===== Selection =====
[Graphbolt] Link prediction cora example. (#6526)

Co-authored-by: Ubuntu <ubuntu@ip-172-31-28-63.ap-northeast-1.compute.internal>

examples/sampling/graphbolt/quickstart/link_prediction.py

+"""
+This example shows how to create a GraphBolt dataloader to sample and train a
+link prediction model with the Cora dataset.
+
+Disclaimer: Please note that the test edges are not excluded from the original
+graph in the dataset, which could lead to data leakage. We are ignoring this
+issue for this example because we are focused on demonstrating usability.
+"""
+
+import dgl.graphbolt as gb
+import torch
+import torch.nn as nn
+import torch.nn.functional as F
+from dgl.nn import SAGEConv
+from torcheval.metrics import BinaryAUROC
+
+
+############################################################################
+# (HIGHLIGHT) Create a single process dataloader with dgl graphbolt package.
+############################################################################
+def create_dataloader(dateset, device, is_train=True):
+    # The second of two tasks in the dataset is link prediction.
+    task = dataset.tasks[1]
+    itemset = task.train_set if is_train else task.test_set
+
+    # Sample seed edges from the itemset.
+    datapipe = gb.ItemSampler(itemset, batch_size=256)
+
+    if is_train:
+        # Sample negative edges for the seed edges.
+        datapipe = datapipe.sample_uniform_negative(
+            dataset.graph, negative_ratio=1
+        )
+
+        # Sample neighbors for the seed nodes.
+        datapipe = datapipe.sample_neighbor(dataset.graph, fanouts=[4, 2])
+
+        # Exclude seed edges from the subgraph.
+        datapipe = datapipe.transform(gb.exclude_seed_edges)
+
+    else:
+        # Sample neighbors for the seed nodes.
+        datapipe = datapipe.sample_neighbor(dataset.graph, fanouts=[-1, -1])
+
+    # Fetch features for sampled nodes.
+    datapipe = datapipe.fetch_feature(
+        dataset.feature, node_feature_keys=["feat"]
+    )
+
+    # Convert the mini-batch to DGL format to train a DGL model.
+    datapipe = datapipe.to_dgl()
+
+    # Copy the mini-batch to the designated device for training.
+    datapipe = datapipe.copy_to(device)
+
+    # Initiate the dataloader for the datapipe.
+    return gb.SingleProcessDataLoader(datapipe)
+
+
+class GraphSAGE(nn.Module):
+    def __init__(self, in_size, hidden_size=16):
+        super().__init__()
=====
→ Problems and tasks:
1. Retype the GraphBolt link prediction example between "examples/sampling/graphbolt/quickstart/link_prediction.py" and "on demonstrating usability.", inclusive.
2. In the GraphBolt link prediction example, what fanouts are used when sampling neighbors for training?
===== Extracted material =====
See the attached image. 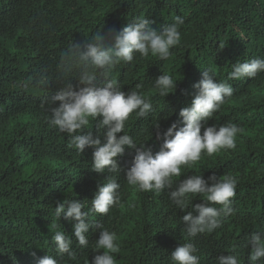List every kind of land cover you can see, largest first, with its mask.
I'll use <instances>...</instances> for the list:
<instances>
[{"label":"trees","instance_id":"obj_1","mask_svg":"<svg viewBox=\"0 0 264 264\" xmlns=\"http://www.w3.org/2000/svg\"><path fill=\"white\" fill-rule=\"evenodd\" d=\"M0 264H264V0H0Z\"/></svg>","mask_w":264,"mask_h":264}]
</instances>
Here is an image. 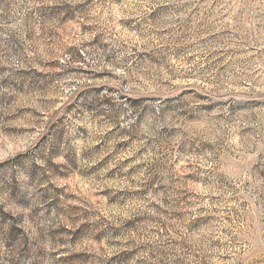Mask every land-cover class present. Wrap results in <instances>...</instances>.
<instances>
[{
    "label": "rangeland",
    "instance_id": "obj_1",
    "mask_svg": "<svg viewBox=\"0 0 264 264\" xmlns=\"http://www.w3.org/2000/svg\"><path fill=\"white\" fill-rule=\"evenodd\" d=\"M0 264H264V0H0Z\"/></svg>",
    "mask_w": 264,
    "mask_h": 264
}]
</instances>
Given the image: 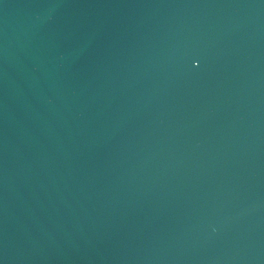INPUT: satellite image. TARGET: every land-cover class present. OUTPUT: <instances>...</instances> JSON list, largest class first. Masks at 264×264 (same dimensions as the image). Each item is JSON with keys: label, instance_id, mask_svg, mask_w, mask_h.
Wrapping results in <instances>:
<instances>
[{"label": "water", "instance_id": "obj_1", "mask_svg": "<svg viewBox=\"0 0 264 264\" xmlns=\"http://www.w3.org/2000/svg\"><path fill=\"white\" fill-rule=\"evenodd\" d=\"M0 264H264V0H0Z\"/></svg>", "mask_w": 264, "mask_h": 264}]
</instances>
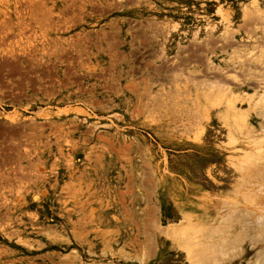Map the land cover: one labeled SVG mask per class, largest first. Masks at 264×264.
=====
→ Answers to the problems:
1.
examples/sampling/graphbolt/quickstart/link_prediction.py

+"""
+This example shows how to create a GraphBolt dataloader to sample and train a
+link prediction model with the Cora dataset.
+
+Disclaimer: Please note that the test edges are not excluded from the original
+graph in the dataset, which could lead to data leakage. We are ignoring this
+issue for this example because we are focused on demonstrating usability.

2. [4, 2]